Activity:
Express the rows below as a Markdown table with two columns, Index and Line, giving each line its number and leaving out blank lines. Include only the lines from the start of the rows through the line containing "Владивостоке стоит обратить", with that line included.

Provided material:

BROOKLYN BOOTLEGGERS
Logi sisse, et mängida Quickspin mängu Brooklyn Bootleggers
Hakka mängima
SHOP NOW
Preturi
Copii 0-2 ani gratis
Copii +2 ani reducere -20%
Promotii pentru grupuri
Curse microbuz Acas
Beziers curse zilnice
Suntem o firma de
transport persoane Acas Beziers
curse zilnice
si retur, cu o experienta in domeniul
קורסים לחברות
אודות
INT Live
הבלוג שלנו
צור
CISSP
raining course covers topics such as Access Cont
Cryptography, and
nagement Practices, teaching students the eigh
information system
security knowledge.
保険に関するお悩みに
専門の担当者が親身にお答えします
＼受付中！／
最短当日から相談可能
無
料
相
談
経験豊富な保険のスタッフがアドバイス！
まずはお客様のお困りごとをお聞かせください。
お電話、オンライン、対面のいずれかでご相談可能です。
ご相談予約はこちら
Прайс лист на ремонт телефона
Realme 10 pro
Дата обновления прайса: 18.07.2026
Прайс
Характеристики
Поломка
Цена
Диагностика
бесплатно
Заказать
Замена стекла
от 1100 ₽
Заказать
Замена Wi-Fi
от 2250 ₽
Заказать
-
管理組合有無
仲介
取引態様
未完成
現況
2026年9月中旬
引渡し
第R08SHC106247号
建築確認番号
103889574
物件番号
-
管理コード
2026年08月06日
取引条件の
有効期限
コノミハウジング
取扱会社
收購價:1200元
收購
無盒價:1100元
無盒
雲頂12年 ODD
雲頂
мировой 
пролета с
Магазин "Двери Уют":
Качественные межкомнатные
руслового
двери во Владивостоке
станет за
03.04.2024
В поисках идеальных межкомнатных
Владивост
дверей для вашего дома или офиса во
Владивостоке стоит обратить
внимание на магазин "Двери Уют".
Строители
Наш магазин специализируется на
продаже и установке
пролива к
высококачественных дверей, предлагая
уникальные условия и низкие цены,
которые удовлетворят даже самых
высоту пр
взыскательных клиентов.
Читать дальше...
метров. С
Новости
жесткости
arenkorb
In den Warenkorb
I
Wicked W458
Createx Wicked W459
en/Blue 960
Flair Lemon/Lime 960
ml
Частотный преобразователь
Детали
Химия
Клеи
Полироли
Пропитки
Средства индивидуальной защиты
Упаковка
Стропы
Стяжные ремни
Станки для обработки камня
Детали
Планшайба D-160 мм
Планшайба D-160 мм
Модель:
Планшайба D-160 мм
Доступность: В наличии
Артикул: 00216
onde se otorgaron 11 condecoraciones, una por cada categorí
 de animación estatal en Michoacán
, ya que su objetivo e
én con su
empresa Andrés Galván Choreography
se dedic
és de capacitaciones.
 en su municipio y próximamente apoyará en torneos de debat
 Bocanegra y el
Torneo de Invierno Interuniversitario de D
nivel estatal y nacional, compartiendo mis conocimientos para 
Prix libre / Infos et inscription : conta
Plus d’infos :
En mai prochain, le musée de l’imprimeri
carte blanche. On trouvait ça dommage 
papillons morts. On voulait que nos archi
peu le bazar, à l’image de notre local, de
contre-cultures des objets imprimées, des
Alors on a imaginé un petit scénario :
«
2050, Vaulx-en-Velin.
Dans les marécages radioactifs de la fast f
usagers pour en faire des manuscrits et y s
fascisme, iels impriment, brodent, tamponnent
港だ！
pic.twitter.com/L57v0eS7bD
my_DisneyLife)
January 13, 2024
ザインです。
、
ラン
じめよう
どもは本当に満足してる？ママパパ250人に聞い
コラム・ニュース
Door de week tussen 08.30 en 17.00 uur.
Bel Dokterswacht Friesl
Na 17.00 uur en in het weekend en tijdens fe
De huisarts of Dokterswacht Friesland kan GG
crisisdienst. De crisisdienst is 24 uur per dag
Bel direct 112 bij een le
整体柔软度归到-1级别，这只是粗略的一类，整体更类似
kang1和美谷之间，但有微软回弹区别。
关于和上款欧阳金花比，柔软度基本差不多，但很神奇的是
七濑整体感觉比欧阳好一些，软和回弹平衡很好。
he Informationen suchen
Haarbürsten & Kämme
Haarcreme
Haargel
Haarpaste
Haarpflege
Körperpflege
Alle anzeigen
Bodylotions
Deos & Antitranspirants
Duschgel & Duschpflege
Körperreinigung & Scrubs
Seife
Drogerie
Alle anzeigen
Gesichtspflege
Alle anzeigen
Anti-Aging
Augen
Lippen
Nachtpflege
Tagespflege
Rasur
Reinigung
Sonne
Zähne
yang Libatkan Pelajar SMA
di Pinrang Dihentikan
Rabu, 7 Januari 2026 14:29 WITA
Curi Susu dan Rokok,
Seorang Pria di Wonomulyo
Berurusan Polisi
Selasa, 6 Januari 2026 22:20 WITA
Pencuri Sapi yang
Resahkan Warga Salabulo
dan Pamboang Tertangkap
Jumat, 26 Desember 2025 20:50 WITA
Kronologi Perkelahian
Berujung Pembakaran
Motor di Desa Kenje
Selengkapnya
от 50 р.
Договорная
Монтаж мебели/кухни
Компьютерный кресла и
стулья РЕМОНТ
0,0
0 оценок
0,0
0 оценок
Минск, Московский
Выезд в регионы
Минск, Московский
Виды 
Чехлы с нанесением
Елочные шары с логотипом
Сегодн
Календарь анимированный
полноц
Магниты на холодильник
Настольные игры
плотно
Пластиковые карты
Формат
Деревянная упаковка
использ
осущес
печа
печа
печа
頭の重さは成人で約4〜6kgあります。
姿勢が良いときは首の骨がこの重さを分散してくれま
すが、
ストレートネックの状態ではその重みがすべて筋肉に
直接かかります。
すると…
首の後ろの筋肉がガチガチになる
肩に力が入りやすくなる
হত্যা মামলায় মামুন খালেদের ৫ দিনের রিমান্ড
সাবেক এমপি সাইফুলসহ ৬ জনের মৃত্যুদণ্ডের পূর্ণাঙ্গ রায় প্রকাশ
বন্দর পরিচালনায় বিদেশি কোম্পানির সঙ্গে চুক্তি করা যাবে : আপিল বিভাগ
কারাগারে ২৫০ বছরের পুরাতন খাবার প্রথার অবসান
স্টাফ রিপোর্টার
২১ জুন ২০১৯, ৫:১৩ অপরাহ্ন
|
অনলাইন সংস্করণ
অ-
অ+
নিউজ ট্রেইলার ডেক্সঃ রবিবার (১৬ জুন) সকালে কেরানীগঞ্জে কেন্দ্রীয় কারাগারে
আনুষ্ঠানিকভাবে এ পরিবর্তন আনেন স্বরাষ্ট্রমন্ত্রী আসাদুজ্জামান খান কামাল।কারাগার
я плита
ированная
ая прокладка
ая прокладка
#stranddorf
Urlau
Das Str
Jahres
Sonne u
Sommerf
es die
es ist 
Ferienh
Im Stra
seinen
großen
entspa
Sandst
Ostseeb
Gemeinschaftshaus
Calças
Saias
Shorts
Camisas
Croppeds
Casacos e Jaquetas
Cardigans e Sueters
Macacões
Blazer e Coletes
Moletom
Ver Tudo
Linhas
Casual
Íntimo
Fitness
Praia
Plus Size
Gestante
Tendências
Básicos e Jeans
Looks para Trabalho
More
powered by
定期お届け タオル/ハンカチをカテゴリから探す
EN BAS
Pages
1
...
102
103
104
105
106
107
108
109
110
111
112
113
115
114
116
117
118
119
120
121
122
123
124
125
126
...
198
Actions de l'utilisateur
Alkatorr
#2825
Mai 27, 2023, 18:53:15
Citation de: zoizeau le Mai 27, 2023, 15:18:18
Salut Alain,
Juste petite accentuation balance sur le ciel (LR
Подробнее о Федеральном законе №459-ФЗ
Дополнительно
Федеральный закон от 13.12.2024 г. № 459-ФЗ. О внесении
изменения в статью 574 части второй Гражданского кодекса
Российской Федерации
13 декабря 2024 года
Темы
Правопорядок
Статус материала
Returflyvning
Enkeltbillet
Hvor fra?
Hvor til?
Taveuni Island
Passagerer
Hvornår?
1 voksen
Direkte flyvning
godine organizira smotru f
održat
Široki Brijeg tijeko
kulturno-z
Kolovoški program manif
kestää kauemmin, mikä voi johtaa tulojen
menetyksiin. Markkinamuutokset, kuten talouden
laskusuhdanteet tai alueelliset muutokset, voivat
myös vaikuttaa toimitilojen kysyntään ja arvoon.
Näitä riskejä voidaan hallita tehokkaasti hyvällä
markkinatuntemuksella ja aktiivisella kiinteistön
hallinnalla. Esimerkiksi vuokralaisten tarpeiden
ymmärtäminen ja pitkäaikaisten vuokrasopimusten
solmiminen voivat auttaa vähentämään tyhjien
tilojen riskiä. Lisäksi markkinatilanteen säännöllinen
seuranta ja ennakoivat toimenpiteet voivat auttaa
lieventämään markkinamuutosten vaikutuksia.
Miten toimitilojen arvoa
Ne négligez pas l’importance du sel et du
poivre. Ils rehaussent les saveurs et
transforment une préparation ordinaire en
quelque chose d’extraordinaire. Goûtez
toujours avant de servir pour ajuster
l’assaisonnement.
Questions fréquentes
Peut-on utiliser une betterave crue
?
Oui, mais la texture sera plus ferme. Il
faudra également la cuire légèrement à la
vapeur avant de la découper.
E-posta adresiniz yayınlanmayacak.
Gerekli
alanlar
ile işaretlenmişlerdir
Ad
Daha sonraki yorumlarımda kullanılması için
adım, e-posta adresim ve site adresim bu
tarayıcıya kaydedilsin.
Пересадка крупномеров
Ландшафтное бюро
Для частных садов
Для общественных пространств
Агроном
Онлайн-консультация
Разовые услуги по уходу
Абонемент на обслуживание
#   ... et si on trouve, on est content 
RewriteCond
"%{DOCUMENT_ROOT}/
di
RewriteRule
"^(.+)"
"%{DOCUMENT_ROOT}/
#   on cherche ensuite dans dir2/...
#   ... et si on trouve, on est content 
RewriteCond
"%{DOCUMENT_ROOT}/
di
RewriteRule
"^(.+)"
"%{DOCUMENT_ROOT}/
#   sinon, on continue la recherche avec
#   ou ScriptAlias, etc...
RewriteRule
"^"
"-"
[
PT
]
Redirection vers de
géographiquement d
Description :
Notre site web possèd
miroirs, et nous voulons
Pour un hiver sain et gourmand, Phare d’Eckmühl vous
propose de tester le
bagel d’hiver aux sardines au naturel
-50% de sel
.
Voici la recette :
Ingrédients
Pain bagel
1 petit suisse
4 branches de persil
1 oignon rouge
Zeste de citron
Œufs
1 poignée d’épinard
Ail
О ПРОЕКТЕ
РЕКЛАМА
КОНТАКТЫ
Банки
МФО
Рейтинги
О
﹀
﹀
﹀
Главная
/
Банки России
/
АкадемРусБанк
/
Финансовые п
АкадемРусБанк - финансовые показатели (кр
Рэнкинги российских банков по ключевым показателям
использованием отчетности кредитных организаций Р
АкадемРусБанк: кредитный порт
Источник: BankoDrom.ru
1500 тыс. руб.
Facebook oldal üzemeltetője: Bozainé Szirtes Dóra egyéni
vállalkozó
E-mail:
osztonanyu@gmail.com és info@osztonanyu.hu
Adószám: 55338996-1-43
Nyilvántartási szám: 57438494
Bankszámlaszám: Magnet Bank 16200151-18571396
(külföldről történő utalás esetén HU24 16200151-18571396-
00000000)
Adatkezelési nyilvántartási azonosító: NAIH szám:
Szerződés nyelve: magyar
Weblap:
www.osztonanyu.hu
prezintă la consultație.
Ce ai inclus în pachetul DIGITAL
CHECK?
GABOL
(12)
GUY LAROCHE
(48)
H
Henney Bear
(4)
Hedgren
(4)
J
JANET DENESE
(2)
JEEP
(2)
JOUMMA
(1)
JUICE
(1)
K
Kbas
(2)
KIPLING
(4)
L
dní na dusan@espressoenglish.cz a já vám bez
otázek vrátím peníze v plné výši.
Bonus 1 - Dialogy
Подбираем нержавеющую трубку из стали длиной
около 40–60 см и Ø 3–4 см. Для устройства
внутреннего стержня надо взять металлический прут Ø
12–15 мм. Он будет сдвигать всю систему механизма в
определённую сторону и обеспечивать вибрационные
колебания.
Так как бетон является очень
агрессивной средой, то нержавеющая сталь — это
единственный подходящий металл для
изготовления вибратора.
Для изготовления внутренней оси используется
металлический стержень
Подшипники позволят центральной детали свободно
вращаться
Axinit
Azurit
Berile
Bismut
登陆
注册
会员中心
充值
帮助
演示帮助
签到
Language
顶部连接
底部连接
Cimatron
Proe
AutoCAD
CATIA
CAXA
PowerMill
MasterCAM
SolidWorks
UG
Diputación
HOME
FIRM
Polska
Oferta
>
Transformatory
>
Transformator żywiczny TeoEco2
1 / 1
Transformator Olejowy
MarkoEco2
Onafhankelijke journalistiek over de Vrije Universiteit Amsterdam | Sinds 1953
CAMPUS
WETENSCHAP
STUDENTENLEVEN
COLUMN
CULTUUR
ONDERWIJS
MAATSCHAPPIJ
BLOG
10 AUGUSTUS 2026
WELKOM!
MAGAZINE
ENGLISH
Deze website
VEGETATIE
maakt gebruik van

Task result:
| Index | Line |
|---|---|
| 1 | BROOKLYN BOOTLEGGERS |
| 2 | Logi sisse, et mängida Quickspin mängu Brooklyn Bootleggers |
| 3 | Hakka mängima |
| 4 | SHOP NOW |
| 5 | Preturi |
| 6 | Copii 0-2 ani gratis |
| 7 | Copii +2 ani reducere -20% |
| 8 | Promotii pentru grupuri |
| 9 | Curse microbuz Acas |
| 10 | Beziers curse zilnice |
| 11 | Suntem o firma de |
| 12 | transport persoane Acas Beziers |
| 13 | curse zilnice |
| 14 | si retur, cu o experienta in domeniul |
| 15 | קורסים לחברות |
| 16 | אודות |
| 17 | INT Live |
| 18 | הבלוג שלנו |
| 19 | צור |
| 20 | CISSP |
| 21 | raining course covers topics such as Access Cont |
| 22 | Cryptography, and |
| 23 | nagement Practices, teaching students the eigh |
| 24 | information system |
| 25 | security knowledge. |
| 26 | 保険に関するお悩みに |
| 27 | 専門の担当者が親身にお答えします |
| 28 | ＼受付中！／ |
| 29 | 最短当日から相談可能 |
| 30 | 無 |
| 31 | 料 |
| 32 | 相 |
| 33 | 談 |
| 34 | 経験豊富な保険のスタッフがアドバイス！ |
| 35 | まずはお客様のお困りごとをお聞かせください。 |
| 36 | お電話、オンライン、対面のいずれかでご相談可能です。 |
| 37 | ご相談予約はこちら |
| 38 | Прайс лист на ремонт телефона |
| 39 | Realme 10 pro |
| 40 | Дата обновления прайса: 18.07.2026 |
| 41 | Прайс |
| 42 | Характеристики |
| 43 | Поломка |
| 44 | Цена |
| 45 | Диагностика |
| 46 | бесплатно |
| 47 | Заказать |
| 48 | Замена стекла |
| 49 | от 1100 ₽ |
| 50 | Заказать |
| 51 | Замена Wi-Fi |
| 52 | от 2250 ₽ |
| 53 | Заказать |
| 54 | - |
| 55 | 管理組合有無 |
| 56 | 仲介 |
| 57 | 取引態様 |
| 58 | 未完成 |
| 59 | 現況 |
| 60 | 2026年9月中旬 |
| 61 | 引渡し |
| 62 | 第R08SHC106247号 |
| 63 | 建築確認番号 |
| 64 | 103889574 |
| 65 | 物件番号 |
| 66 | - |
| 67 | 管理コード |
| 68 | 2026年08月06日 |
| 69 | 取引条件の |
| 70 | 有効期限 |
| 71 | コノミハウジング |
| 72 | 取扱会社 |
| 73 | 收購價:1200元 |
| 74 | 收購 |
| 75 | 無盒價:1100元 |
| 76 | 無盒 |
| 77 | 雲頂12年 ODD |
| 78 | 雲頂 |
| 79 | мировой  |
| 80 | пролета с |
| 81 | Магазин "Двери Уют": |
| 82 | Качественные межкомнатные |
| 83 | руслового |
| 84 | двери во Владивостоке |
| 85 | станет за |
| 86 | 03.04.2024 |
| 87 | В поисках идеальных межкомнатных |
| 88 | Владивост |
| 89 | дверей для вашего дома или офиса во |
| 90 | Владивостоке стоит обратить |